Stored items
-- Opening Marker --
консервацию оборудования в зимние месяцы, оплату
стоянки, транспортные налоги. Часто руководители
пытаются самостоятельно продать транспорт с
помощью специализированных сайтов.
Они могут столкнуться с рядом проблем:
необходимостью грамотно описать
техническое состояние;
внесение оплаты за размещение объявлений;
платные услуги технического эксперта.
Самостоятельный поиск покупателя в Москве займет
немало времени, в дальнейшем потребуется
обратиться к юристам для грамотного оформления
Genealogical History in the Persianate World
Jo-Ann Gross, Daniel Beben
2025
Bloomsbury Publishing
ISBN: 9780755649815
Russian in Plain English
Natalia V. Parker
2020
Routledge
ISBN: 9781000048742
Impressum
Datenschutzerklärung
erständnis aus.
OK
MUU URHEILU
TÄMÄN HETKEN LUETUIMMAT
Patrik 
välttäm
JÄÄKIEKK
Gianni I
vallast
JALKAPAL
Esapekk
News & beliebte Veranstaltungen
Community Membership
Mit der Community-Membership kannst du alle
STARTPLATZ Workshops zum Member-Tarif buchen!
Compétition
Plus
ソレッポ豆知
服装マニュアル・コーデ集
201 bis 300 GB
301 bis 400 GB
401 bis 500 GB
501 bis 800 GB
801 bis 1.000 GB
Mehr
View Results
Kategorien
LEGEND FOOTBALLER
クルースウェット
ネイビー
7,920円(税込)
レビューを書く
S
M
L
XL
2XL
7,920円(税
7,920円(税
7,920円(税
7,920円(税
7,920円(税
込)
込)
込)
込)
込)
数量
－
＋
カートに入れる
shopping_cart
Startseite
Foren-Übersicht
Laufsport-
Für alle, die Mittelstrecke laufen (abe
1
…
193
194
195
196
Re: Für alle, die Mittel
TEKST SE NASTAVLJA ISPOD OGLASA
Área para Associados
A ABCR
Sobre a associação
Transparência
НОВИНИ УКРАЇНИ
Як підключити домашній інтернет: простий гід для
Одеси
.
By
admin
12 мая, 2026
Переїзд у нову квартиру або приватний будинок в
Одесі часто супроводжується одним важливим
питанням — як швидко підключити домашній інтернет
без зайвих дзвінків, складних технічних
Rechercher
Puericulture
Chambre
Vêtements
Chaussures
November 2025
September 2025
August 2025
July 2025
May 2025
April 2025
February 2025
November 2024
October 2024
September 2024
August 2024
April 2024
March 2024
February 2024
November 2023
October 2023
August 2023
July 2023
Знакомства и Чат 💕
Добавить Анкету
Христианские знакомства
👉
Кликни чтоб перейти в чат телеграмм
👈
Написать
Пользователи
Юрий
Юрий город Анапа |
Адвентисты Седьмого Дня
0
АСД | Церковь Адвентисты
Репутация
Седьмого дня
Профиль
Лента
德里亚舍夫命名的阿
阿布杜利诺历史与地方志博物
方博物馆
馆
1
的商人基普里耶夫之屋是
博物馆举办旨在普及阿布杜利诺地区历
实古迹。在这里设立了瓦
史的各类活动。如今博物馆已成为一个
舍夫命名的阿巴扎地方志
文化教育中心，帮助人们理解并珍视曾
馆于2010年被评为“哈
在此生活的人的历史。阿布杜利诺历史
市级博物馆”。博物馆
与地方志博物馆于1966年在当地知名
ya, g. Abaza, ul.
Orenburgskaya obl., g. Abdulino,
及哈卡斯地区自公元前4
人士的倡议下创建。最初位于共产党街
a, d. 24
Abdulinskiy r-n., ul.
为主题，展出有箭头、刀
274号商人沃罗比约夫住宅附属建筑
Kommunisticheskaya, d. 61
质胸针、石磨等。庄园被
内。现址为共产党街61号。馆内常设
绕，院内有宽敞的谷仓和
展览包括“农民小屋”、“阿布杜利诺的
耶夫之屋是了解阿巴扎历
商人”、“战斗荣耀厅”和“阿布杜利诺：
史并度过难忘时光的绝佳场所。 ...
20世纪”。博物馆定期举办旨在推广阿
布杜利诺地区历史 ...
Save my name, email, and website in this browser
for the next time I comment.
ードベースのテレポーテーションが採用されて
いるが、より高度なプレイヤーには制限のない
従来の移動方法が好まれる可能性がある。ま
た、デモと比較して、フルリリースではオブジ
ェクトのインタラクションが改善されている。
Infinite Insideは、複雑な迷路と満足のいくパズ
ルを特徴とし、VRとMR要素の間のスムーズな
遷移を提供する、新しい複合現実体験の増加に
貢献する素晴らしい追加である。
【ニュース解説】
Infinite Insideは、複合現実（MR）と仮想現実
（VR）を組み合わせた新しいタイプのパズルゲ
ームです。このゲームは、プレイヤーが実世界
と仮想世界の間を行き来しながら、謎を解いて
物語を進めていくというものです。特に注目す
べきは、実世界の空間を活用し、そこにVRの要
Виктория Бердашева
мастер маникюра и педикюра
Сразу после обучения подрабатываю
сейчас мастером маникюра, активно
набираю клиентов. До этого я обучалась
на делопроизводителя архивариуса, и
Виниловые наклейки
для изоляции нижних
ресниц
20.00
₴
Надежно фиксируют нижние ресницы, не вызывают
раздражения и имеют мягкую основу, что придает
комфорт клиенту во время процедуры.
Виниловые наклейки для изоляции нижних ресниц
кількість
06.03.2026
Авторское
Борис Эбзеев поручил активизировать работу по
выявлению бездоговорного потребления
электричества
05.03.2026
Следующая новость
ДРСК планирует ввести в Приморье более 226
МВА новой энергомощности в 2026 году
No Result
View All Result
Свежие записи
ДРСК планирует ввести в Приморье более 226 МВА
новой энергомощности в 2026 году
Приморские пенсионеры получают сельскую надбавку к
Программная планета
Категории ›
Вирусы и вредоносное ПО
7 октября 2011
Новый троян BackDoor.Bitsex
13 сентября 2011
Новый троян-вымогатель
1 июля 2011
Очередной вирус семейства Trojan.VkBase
-- Closing Marker --
# [Instructions for the task]
Can you give every line of the listing above as a JSON list of strings, one string per line, leaving out any blank lines?

# [Result for this exercise]
[
  "консервацию оборудования в зимние месяцы, оплату",
  "стоянки, транспортные налоги. Часто руководители",
  "пытаются самостоятельно продать транспорт с",
  "помощью специализированных сайтов.",
  "Они могут столкнуться с рядом проблем:",
  "необходимостью грамотно описать",
  "техническое состояние;",
  "внесение оплаты за размещение объявлений;",
  "платные услуги технического эксперта.",
  "Самостоятельный поиск покупателя в Москве займет",
  "немало времени, в дальнейшем потребуется",
  "обратиться к юристам для грамотного оформления",
  "Genealogical History in the Persianate World",
  "Jo-Ann Gross, Daniel Beben",
  "2025",
  "Bloomsbury Publishing",
  "ISBN: 9780755649815",
  "Russian in Plain English",
  "Natalia V. Parker",
  "2020",
  "Routledge",
  "ISBN: 9781000048742",
  "Impressum",
  "Datenschutzerklärung",
  "erständnis aus.",
  "OK",
  "MUU URHEILU",
  "TÄMÄN HETKEN LUETUIMMAT",
  "Patrik ",
  "välttäm",
  "JÄÄKIEKK",
  "Gianni I",
  "vallast",
  "JALKAPAL",
  "Esapekk",
  "News & beliebte Veranstaltungen",
  "Community Membership",
  "Mit der Community-Membership kannst du alle",
  "STARTPLATZ Workshops zum Member-Tarif buchen!",
  "Compétition",
  "Plus",
  "ソレッポ豆知",
  "服装マニュアル・コーデ集",
  "201 bis 300 GB",
  "301 bis 400 GB",
  "401 bis 500 GB",
  "501 bis 800 GB",
  "801 bis 1.000 GB",
  "Mehr",
  "View Results",
  "Kategorien",
  "LEGEND FOOTBALLER",
  "クルースウェット",
  "ネイビー",
  "7,920円(税込)",
  "レビューを書く",
  "S",
  "M",
  "L",
  "XL",
  "2XL",
  "7,920円(税",
  "7,920円(税",
  "7,920円(税",
  "7,920円(税",
  "7,920円(税",
  "込)",
  "込)",
  "込)",
  "込)",
  "込)",
  "数量",
  "－",
  "＋",
  "カートに入れる",
  "shopping_cart",
  "Startseite",
  "Foren-Übersicht",
  "Laufsport-",
  "Für alle, die Mittelstrecke laufen (abe",
  "1",
  "…",
  "193",
  "194",
  "195",
  "196",
  "Re: Für alle, die Mittel",
  "TEKST SE NASTAVLJA ISPOD OGLASA",
  "Área para Associados",
  "A ABCR",
  "Sobre a associação",
  "Transparência",
  "НОВИНИ УКРАЇНИ",
  "Як підключити домашній інтернет: простий гід для",
  "Одеси",
  ".",
  "By",
  "admin",
  "12 мая, 2026",
  "Переїзд у нову квартиру або приватний будинок в",
  "Одесі часто супроводжується одним важливим",
  "питанням — як швидко підключити домашній інтернет",
  "без зайвих дзвінків, складних технічних",
  "Rechercher",
  "Puericulture",
  "Chambre",
  "Vêtements",
  "Chaussures",
  "November 2025",
  "September 2025",
  "August 2025",
  "July 2025",
  "May 2025",
  "April 2025",
  "February 2025",
  "November 2024",
  "October 2024",
  "September 2024",
  "August 2024",
  "April 2024",
  "March 2024",
  "February 2024",
  "November 2023",
  "October 2023",
  "August 2023",
  "July 2023",
  "Знакомства и Чат 💕",
  "Добавить Анкету",
  "Христианские знакомства",
  "👉",
  "Кликни чтоб перейти в чат телеграмм",
  "👈",
  "Написать",
  "Пользователи",
  "Юрий",
  "Юрий город Анапа |",
  "Адвентисты Седьмого Дня",
  "0",
  "АСД | Церковь Адвентисты",
  "Репутация",
  "Седьмого дня",
  "Профиль",
  "Лента",
  "德里亚舍夫命名的阿",
  "阿布杜利诺历史与地方志博物",
  "方博物馆",
  "馆",
  "1",
  "的商人基普里耶夫之屋是",
  "博物馆举办旨在普及阿布杜利诺地区历",
  "实古迹。在这里设立了瓦",
  "史的各类活动。如今博物馆已成为一个",
  "舍夫命名的阿巴扎地方志",
  "文化教育中心，帮助人们理解并珍视曾",
  "馆于2010年被评为“哈",
  "在此生活的人的历史。阿布杜利诺历史",
  "市级博物馆”。博物馆",
  "与地方志博物馆于1966年在当地知名",
  "ya, g. Abaza, ul.",
  "Orenburgskaya obl., g. Abdulino,",
  "及哈卡斯地区自公元前4",
  "人士的倡议下创建。最初位于共产党街",
  "a, d. 24",
  "Abdulinskiy r-n., ul.",
  "为主题，展出有箭头、刀",
  "274号商人沃罗比约夫住宅附属建筑",
  "Kommunisticheskaya, d. 61",
  "质胸针、石磨等。庄园被",
  "内。现址为共产党街61号。馆内常设",
  "绕，院内有宽敞的谷仓和",
  "展览包括“农民小屋”、“阿布杜利诺的",
  "耶夫之屋是了解阿巴扎历",
  "商人”、“战斗荣耀厅”和“阿布杜利诺：",
  "史并度过难忘时光的绝佳场所。 ...",
  "20世纪”。博物馆定期举办旨在推广阿",
  "布杜利诺地区历史 ...",
  "Save my name, email, and website in this browser",
  "for the next time I comment.",
  "ードベースのテレポーテーションが採用されて",
  "いるが、より高度なプレイヤーには制限のない",
  "従来の移動方法が好まれる可能性がある。ま",
  "た、デモと比較して、フルリリースではオブジ",
  "ェクトのインタラクションが改善されている。",
  "Infinite Insideは、複雑な迷路と満足のいくパズ",
  "ルを特徴とし、VRとMR要素の間のスムーズな",
  "遷移を提供する、新しい複合現実体験の増加に",
  "貢献する素晴らしい追加である。",
  "【ニュース解説】",
  "Infinite Insideは、複合現実（MR）と仮想現実",
  "（VR）を組み合わせた新しいタイプのパズルゲ",
  "ームです。このゲームは、プレイヤーが実世界",
  "と仮想世界の間を行き来しながら、謎を解いて",
  "物語を進めていくというものです。特に注目す",
  "べきは、実世界の空間を活用し、そこにVRの要",
  "Виктория Бердашева",
  "мастер маникюра и педикюра",
  "Сразу после обучения подрабатываю",
  "сейчас мастером маникюра, активно",
  "набираю клиентов. До этого я обучалась",
  "на делопроизводителя архивариуса, и",
  "Виниловые наклейки",
  "для изоляции нижних",
  "ресниц",
  "20.00",
  "₴",
  "Надежно фиксируют нижние ресницы, не вызывают",
  "раздражения и имеют мягкую основу, что придает",
  "комфорт клиенту во время процедуры.",
  "Виниловые наклейки для изоляции нижних ресниц",
  "кількість",
  "06.03.2026",
  "Авторское",
  "Борис Эбзеев поручил активизировать работу по",
  "выявлению бездоговорного потребления",
  "электричества",
  "05.03.2026",
  "Следующая новость",
  "ДРСК планирует ввести в Приморье более 226",
  "МВА новой энергомощности в 2026 году",
  "No Result",
  "View All Result",
  "Свежие записи",
  "ДРСК планирует ввести в Приморье более 226 МВА",
  "новой энергомощности в 2026 году",
  "Приморские пенсионеры получают сельскую надбавку к",
  "Программная планета",
  "Категории ›",
  "Вирусы и вредоносное ПО",
  "7 октября 2011",
  "Новый троян BackDoor.Bitsex",
  "13 сентября 2011",
  "Новый троян-вымогатель",
  "1 июля 2011",
  "Очередной вирус семейства Trojan.VkBase"
]